The creation many years ago of brushless alternating current generators in which field excitation is supplied from an alternating current exciter and a rotating rectifier assembly have always faced the inherent problem of detecting a shorted diode in the rotating rectifier assembly. The presence of a shorted diode in the rectifier assembly establishes an intermittent short-circuit across the exciter winding and if the exciter field excitation is maintained, heavy short-circuit currents will flow in the exciter armature winding. These heavy short-circuit currents can result in extensive damage or destruction of the exciter and possible damage to the main generator and other system components.
Amongst the effective solutions to these shorted diode problems is that put forward in the Calfee et al U.S. Pat. No. 3,210,603. The Calfee et al patent shows a rotating field generator in which the exciter field current is monitored and the field circuit interrupted upon failure of a rotating diode. A current transformer couples a signal representing the current to a diode bridge rectifier and RC filter. Upon failure of a diode, the AC ripple in the field circuit increases in amplitude and decreases in frequency. The rectified voltage from the diode bridge rectifier and RC filter increases in amplitude and actuates a relay to open the field circuit. The aforementioned is additionally effective to isolate the direct current component of the field current from the alternating current component. It is recognized that the design of the current transformer is critical since the transformer is biased with direct current. The direct current bias being equal to the average exciter field amperes. This direct bias requires a heavy and costly transformer. The invention to be described hereinafter requires no transformer and is free from any of the problems of isolation attendant with the detection of a current component.
Another solution to the shorted diode problem is that set forth in the Hyvarinen et al U.S. Pat. No. 3,534,228, which shows a sensing circuit including a series resistor in the exciter field circuit with a voltage transformer connected across the resistor through a DC blocking capacitor. The voltage output of the transformer is connected through an RC filter to a diode bridge rectifier and to a field current regulator. The Hyvarinen et al patent requires an AC conductive coupling circuit to the exciter field, to produce an AC error voltage proportional to the oscillation or ripple in the field current.
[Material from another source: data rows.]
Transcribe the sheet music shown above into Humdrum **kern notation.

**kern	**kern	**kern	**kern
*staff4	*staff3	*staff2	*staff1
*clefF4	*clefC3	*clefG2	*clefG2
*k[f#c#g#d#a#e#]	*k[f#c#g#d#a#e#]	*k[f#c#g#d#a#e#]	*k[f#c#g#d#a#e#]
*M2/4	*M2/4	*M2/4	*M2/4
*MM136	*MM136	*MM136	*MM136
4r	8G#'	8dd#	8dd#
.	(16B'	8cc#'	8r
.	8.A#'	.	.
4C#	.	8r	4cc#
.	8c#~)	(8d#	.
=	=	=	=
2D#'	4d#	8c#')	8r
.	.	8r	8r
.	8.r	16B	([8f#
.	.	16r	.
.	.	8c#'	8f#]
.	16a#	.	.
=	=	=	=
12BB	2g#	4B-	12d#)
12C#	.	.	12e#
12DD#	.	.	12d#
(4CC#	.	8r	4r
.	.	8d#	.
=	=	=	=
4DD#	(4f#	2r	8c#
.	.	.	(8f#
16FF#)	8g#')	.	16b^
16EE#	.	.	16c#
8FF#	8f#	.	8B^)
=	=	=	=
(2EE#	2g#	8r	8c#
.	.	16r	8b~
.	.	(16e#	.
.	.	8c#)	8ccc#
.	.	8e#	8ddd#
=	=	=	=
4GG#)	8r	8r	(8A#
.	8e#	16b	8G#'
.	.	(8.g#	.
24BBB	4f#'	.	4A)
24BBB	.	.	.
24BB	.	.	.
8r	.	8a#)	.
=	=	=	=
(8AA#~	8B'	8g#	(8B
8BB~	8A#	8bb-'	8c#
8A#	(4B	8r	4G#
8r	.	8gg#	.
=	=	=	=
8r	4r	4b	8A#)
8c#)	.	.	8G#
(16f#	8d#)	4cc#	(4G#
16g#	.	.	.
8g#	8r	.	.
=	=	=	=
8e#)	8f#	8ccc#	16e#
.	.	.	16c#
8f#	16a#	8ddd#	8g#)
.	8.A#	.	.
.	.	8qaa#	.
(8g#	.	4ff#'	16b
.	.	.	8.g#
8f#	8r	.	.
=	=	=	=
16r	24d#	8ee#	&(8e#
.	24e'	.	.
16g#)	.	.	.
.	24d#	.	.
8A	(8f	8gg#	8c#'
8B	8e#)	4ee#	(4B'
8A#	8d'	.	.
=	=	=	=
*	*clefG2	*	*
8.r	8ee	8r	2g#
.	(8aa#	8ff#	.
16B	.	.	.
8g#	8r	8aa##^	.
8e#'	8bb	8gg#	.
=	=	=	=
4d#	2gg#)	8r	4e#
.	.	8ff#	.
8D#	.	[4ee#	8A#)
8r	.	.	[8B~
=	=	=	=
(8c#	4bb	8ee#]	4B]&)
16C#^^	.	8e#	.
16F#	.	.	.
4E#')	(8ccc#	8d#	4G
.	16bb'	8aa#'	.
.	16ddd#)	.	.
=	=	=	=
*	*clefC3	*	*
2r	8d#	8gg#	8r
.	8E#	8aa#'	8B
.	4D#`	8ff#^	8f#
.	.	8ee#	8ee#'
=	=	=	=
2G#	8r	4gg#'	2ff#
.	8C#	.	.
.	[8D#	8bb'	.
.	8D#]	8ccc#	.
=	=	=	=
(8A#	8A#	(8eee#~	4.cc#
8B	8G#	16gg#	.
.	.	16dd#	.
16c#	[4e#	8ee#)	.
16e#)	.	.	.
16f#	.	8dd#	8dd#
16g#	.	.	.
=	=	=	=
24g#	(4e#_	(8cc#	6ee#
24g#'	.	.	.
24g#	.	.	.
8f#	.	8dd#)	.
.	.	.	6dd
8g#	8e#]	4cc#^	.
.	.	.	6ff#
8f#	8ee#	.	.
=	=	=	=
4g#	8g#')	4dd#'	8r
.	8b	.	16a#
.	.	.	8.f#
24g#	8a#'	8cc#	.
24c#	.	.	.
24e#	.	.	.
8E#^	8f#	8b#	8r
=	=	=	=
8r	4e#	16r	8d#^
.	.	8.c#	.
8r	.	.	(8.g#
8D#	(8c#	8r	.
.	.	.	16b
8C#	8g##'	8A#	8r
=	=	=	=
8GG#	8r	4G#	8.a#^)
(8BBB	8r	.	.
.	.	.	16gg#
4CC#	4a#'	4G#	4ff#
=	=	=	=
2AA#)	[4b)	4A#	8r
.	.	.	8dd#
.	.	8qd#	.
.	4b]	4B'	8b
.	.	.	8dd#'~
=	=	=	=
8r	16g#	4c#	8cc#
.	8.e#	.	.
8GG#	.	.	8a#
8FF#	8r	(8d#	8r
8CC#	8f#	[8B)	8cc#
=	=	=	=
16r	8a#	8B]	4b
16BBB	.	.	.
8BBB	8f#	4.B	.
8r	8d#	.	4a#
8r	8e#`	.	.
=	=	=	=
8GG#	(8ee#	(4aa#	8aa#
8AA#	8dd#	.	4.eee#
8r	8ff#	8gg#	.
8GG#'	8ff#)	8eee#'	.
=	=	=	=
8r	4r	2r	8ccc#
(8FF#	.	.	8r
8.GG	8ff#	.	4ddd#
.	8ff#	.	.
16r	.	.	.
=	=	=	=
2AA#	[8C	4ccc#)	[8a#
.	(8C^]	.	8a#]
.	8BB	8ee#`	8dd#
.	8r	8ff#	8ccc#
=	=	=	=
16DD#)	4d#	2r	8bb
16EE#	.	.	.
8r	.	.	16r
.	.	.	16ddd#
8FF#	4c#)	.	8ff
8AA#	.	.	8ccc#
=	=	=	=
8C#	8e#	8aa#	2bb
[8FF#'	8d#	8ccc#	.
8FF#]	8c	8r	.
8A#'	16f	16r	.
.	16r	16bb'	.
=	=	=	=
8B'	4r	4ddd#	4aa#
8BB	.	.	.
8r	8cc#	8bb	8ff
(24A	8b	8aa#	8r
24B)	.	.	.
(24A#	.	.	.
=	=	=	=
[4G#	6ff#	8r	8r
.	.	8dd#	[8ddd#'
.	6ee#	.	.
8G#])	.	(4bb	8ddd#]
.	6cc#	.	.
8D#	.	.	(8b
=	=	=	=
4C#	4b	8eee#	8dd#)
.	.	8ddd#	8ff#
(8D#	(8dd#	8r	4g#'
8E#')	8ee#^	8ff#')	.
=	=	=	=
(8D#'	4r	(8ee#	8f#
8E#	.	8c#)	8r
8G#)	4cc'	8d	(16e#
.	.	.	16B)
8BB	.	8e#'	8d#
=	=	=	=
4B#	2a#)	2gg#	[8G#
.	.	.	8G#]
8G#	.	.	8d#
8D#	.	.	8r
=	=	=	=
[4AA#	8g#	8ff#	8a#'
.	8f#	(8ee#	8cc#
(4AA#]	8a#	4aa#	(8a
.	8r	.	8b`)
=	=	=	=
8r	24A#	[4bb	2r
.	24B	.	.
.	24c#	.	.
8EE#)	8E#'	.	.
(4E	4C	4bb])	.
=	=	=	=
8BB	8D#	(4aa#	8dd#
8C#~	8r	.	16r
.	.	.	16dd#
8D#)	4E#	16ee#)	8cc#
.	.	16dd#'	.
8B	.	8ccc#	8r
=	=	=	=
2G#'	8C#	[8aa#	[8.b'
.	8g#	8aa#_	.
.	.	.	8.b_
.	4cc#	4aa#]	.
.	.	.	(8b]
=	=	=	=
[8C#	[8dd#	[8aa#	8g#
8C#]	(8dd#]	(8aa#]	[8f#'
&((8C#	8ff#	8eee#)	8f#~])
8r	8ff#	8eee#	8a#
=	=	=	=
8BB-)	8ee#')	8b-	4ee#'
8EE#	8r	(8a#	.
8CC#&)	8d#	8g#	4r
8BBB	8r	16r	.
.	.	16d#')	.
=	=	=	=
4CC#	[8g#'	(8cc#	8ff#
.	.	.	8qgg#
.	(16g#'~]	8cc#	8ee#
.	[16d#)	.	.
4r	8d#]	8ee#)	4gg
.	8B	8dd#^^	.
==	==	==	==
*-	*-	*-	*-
Shorted diode protection is afforded by means for limiting the exciter field current when an AC error voltage exceeds a reference. The invention to be described hereinafter provides shorted diode protection without the need for the inclusion of heavy current components in the field circuit lines thereby reducing the possibility, overall, of component failure as a factor in the reliability of the shorted diode detection.
Yet another solution to the shorted diode protection is the differential protection system shown and described in the South, et al U.S. Pat. No. 3,705,331. South, et al is directed to a differential protection system for an A.C. generator in which there is provided exciter fault detection based on a comparison of signals from the exciter and from the generator armature. A signal representing the voltage across two phases of the armature is connected in series with a signal representing the current through the third phase. The vectorial sum of these two signals is rectified and filtered, providing a measure of real power delivered by the generator. The generator power signal is summed with a signal developed across the exciter field winding and the absolute value of the difference actuates a relay to give an alarm or shut down the machine.
The invention to be described hereinafter distinguishes over South, et al, in that the inventive contribution is not directed to a differential protection system of the type described by South, et al, and defined by the IEEE Standard Dictionary of Electrical Terms--IEEE Std.--1977 as published by The Institute of Electrical and Electronic Engineers, Inc. at page 178, which reads as follows: "Differential Protection. A method of apparatus protection in which an external fault is identified by comparing electrical conditions at all terminals of the apparatus." The invention to be described more fully hereinafter distinguishes over the South, et al contribution in that there provides a sensing of the voltage difference across the exciter field and a pairing of the voltage difference with generator load current the instant the voltage difference is sensed. A microprocessor is provided that has stored therein a range of preset values over a normal generator load current range such that when a voltage difference detected across the exciter field winding exceeds the stored value of the preset range of values, a relay is activated to interrupt the energization of the exciter field.